=== Begin Enclosure ===

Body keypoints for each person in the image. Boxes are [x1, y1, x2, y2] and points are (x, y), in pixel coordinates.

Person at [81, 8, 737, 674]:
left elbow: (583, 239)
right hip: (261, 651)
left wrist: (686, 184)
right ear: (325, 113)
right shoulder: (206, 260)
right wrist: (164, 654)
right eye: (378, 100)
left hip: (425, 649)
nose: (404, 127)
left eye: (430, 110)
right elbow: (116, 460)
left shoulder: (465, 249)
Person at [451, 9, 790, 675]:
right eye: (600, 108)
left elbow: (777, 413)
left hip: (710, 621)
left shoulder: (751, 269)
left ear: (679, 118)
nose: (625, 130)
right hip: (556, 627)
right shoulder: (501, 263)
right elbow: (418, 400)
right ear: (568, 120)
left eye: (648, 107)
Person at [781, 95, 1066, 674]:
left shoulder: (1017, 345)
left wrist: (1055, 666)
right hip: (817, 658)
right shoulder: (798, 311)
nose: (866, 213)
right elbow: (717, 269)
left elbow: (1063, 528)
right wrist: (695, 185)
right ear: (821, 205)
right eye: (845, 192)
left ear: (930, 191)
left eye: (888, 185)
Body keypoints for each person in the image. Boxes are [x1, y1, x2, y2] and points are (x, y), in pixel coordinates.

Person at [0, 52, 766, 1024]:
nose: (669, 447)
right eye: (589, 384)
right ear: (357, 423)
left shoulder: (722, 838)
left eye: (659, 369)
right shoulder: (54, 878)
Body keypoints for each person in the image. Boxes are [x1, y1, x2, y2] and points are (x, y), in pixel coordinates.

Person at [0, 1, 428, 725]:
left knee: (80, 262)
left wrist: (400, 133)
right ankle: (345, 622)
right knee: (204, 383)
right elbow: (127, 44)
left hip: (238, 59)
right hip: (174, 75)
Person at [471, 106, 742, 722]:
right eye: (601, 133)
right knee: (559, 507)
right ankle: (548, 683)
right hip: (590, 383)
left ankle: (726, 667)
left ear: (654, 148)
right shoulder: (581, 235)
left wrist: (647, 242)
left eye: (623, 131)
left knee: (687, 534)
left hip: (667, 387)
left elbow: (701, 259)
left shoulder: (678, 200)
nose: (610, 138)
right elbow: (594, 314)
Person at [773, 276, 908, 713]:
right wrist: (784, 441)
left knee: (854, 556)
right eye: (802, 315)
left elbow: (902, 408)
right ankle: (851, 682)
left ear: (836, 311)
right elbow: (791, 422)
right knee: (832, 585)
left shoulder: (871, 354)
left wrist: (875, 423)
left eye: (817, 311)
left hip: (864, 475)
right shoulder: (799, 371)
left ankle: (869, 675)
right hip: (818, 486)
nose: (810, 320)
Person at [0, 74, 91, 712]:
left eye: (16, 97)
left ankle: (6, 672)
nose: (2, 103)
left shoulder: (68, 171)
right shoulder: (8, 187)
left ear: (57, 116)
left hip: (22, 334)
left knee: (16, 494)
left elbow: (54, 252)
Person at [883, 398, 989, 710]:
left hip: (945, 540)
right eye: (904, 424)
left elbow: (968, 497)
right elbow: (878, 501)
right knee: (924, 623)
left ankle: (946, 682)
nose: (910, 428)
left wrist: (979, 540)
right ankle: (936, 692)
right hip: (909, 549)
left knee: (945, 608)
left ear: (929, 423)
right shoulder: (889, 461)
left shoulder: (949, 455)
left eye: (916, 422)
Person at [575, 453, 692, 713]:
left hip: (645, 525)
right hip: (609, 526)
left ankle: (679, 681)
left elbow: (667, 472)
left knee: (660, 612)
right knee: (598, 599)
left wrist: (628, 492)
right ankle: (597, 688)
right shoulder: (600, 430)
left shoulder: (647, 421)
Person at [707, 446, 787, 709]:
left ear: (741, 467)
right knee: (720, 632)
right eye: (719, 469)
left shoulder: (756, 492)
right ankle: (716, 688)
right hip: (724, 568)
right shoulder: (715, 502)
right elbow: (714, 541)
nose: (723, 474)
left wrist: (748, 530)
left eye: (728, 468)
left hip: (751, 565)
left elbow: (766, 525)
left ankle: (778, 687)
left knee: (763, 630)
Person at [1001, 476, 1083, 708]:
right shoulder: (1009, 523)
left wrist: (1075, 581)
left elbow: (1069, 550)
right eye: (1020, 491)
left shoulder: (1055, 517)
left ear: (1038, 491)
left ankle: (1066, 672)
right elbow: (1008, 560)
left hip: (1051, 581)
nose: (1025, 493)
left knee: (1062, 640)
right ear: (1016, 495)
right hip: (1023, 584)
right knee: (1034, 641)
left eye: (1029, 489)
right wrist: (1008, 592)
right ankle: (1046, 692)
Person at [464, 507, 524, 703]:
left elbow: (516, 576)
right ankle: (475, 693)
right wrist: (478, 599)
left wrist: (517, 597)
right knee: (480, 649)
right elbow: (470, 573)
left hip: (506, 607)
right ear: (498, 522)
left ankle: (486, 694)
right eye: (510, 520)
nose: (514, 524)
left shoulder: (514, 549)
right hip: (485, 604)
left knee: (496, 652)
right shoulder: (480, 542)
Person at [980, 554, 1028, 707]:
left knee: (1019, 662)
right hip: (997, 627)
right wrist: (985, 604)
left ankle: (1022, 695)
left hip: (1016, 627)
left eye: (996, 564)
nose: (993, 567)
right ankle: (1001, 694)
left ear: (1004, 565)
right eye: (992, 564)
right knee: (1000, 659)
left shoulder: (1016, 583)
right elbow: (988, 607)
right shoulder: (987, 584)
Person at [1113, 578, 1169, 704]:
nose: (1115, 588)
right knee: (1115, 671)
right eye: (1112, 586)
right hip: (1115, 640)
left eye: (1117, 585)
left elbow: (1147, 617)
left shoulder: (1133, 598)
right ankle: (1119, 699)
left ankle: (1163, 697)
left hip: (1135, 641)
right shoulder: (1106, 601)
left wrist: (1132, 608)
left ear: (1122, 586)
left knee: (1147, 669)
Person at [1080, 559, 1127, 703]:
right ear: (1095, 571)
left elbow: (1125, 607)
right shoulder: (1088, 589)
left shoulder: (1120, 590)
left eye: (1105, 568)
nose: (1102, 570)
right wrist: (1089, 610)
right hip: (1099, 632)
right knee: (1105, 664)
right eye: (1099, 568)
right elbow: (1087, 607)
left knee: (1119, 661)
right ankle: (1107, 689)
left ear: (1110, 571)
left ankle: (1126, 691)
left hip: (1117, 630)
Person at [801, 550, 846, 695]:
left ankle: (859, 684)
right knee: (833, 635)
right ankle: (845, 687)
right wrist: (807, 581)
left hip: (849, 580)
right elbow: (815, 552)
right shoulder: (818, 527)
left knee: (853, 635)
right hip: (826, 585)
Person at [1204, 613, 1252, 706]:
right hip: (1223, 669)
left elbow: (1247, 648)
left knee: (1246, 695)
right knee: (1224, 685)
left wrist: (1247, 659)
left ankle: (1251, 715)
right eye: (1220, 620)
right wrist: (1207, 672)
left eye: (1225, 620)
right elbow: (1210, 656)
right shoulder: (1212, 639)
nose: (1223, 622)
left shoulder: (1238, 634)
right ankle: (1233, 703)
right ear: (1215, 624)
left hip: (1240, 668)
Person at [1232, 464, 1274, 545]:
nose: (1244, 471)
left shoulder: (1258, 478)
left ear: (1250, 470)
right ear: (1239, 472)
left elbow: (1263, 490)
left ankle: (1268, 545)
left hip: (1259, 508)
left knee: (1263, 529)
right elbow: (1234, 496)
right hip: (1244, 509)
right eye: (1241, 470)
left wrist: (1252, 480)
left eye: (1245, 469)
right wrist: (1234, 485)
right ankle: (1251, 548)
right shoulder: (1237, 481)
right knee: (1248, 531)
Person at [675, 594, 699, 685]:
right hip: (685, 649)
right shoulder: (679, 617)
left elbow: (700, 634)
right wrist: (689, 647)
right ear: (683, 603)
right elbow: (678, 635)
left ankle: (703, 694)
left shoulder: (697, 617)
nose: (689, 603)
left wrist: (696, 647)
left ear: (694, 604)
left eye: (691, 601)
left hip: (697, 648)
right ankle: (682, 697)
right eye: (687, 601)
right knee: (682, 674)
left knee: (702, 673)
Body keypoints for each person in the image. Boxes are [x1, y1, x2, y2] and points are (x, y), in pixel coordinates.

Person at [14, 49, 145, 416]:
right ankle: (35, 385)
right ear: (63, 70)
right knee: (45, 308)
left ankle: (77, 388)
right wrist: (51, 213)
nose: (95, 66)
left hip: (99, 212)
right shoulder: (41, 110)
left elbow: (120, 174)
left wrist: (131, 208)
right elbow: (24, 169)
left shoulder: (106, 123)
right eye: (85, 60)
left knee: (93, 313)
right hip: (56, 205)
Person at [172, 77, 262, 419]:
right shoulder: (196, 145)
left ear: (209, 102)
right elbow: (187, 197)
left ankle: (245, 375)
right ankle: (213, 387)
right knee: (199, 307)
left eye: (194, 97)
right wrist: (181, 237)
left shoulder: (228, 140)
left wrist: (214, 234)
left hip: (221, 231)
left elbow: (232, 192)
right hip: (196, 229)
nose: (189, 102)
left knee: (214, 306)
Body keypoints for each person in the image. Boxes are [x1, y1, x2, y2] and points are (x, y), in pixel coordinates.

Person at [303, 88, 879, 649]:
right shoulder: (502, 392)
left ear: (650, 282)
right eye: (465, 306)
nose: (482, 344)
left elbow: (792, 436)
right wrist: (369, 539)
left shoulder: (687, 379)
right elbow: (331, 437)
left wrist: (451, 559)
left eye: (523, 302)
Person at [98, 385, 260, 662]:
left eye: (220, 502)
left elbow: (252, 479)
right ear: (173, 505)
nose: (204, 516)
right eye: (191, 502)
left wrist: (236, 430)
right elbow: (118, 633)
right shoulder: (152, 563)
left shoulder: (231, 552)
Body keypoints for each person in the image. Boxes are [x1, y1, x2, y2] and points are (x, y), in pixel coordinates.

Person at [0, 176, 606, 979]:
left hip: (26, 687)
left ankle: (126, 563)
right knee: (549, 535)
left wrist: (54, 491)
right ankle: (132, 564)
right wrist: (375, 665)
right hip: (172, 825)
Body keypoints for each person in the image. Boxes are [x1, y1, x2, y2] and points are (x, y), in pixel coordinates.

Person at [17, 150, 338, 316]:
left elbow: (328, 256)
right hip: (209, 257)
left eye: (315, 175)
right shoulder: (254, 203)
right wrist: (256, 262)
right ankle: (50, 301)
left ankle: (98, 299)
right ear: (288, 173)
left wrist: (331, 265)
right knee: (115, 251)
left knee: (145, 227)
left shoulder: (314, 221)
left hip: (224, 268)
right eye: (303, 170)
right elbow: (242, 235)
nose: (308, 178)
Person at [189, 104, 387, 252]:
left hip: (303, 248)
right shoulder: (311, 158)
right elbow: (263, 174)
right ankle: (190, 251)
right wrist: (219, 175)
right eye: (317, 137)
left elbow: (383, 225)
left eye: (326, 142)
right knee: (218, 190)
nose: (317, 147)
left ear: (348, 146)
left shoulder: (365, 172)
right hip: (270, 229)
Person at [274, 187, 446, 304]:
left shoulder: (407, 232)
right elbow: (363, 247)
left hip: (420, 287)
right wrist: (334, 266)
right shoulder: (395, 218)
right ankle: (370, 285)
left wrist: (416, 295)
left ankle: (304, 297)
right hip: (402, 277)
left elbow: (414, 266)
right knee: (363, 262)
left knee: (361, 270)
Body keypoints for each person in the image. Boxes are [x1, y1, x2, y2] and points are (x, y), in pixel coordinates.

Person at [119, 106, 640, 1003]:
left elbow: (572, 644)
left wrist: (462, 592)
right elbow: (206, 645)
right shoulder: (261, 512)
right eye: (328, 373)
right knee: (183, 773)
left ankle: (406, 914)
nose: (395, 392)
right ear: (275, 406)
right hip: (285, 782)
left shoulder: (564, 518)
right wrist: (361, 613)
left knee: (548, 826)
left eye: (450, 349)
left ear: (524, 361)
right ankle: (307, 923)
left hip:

=== End Enclosure ===

* Task objective *
For the lines above, output exactly those from the line containing "left ankle: (77, 388)" through the line containing "right elbow: (187, 197)", and skip the others.

* Solution to the problem *
left ankle: (77, 388)
right wrist: (51, 213)
nose: (95, 66)
left hip: (99, 212)
right shoulder: (41, 110)
left elbow: (120, 174)
left wrist: (131, 208)
right elbow: (24, 169)
left shoulder: (106, 123)
right eye: (85, 60)
left knee: (93, 313)
right hip: (56, 205)
Person at [172, 77, 262, 419]:
right shoulder: (196, 145)
left ear: (209, 102)
right elbow: (187, 197)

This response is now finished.